Posted May 13, 2024 9:51 UTC (Mon) by farnz (subscriber, #17727) [Link]

It's not different - the output of an LLM may be a derived work of the original. It may also be a non-literal copy, or a transformative work, or even unrelated to the input data.

There's a lot of "AI bros" who would like you to believe that using an LLM automatically results in the output not being a derived work of the input, but this is completely untested in law; the current smart money suggests that "generative AI" output (LLMs, diffusion probabilistic models, whatever) will be treated the same way as human output - it's not automatically a derived work just because you used an LLM, but it could be, and it's on the human operator to ensure that copyright is respected.

It's basically the same story as a printer in that respect; if the input to the printer results in a copyright infringement on the output, then no amount of technical discussion about how I didn't supply the printer with a copyrighted work, I supplied it with a PostScript program to calculate π and instructions on which digits of π to interpret as a bitmap will get me out of trouble.
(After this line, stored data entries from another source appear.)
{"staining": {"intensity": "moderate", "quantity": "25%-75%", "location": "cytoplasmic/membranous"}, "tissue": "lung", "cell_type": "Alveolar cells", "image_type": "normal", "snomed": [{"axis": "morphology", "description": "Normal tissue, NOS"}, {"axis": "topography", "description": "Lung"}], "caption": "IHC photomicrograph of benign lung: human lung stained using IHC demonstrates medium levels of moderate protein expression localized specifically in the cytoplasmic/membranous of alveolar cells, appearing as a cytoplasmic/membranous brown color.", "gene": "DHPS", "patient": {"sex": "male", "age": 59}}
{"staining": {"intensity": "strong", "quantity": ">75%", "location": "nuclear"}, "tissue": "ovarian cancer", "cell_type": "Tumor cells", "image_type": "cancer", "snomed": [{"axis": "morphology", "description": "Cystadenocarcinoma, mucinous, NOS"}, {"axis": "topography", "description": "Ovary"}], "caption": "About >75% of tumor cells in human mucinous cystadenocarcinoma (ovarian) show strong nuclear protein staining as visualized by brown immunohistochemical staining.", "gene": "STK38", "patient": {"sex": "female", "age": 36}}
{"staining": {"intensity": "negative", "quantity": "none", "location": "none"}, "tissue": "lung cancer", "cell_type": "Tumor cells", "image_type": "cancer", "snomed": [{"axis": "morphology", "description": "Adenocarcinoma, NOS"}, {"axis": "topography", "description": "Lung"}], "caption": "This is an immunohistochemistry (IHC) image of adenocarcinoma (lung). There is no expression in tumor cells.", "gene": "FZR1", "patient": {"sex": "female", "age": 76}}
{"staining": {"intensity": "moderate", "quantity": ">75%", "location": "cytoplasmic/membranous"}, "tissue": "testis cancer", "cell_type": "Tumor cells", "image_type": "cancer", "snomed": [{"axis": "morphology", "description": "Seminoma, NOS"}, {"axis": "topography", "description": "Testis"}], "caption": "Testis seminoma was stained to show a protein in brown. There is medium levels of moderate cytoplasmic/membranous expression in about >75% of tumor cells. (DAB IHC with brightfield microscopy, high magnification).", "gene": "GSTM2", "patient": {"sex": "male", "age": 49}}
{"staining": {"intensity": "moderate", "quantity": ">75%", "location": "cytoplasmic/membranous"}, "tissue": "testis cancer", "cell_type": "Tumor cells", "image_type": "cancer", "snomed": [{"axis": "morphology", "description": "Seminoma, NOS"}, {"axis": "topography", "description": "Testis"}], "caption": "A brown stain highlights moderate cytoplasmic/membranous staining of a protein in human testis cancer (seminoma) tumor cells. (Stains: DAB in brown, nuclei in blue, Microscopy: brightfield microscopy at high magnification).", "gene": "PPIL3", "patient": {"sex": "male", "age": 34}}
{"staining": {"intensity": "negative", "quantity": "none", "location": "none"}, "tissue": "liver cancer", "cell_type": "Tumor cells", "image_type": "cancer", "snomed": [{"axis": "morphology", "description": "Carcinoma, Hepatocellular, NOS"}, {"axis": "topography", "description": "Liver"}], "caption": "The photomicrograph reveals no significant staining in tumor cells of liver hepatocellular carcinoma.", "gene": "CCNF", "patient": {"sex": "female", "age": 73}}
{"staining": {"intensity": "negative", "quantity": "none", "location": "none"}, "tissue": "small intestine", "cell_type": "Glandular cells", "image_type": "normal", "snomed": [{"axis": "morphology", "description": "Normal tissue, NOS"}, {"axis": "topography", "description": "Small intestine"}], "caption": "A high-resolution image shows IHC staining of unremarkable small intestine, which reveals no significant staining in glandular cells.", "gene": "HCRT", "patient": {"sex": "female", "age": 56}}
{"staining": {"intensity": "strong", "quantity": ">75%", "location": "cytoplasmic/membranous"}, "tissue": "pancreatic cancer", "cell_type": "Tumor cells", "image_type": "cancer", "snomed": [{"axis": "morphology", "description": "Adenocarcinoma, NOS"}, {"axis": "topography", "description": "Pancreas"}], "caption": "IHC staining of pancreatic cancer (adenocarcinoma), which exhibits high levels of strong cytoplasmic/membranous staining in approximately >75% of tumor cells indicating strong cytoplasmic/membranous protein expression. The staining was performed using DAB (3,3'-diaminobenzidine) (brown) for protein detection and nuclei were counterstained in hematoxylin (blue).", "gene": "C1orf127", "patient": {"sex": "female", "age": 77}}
Same currently applies to LLMs; if I get a derived work as output, that's my problem to deal with.

This, BTW, is why "AI bros" would like to see the outputs of LLMs deemed as "non-infringing"; it's going to hurt their business model if "using an AI to generate output" is treated, in law, as equivalent to "using a printer to run a PostScript program", since then their customers have to do all the legal analysis to work out if a given output from a prompt has resulted in a derived work of the training set or not.